What to work on → Output each of the entries exactly, skipping every picture they contain.

▽

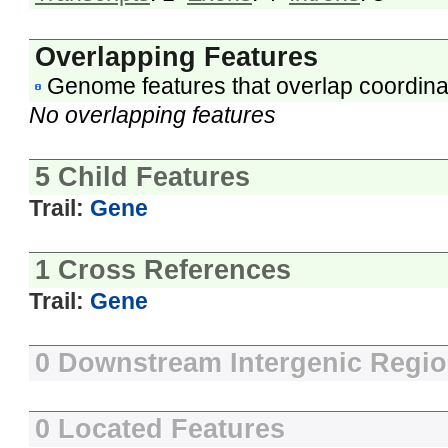
Overlapping Features
Genome features that overlap coordina
No overlapping features
5 Child Features
Trail:
Gene
1 Cross References
Trail:
Gene
0 Downstream Intergenic Regi
0 Located Features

△

Written answer →
Overlapping Features
Genome features that overlap coordina
No overlapping features
5 Child Features
Trail:
Gene
1 Cross References
Trail:
Gene
0 Downstream Intergenic Regi
0 Located Features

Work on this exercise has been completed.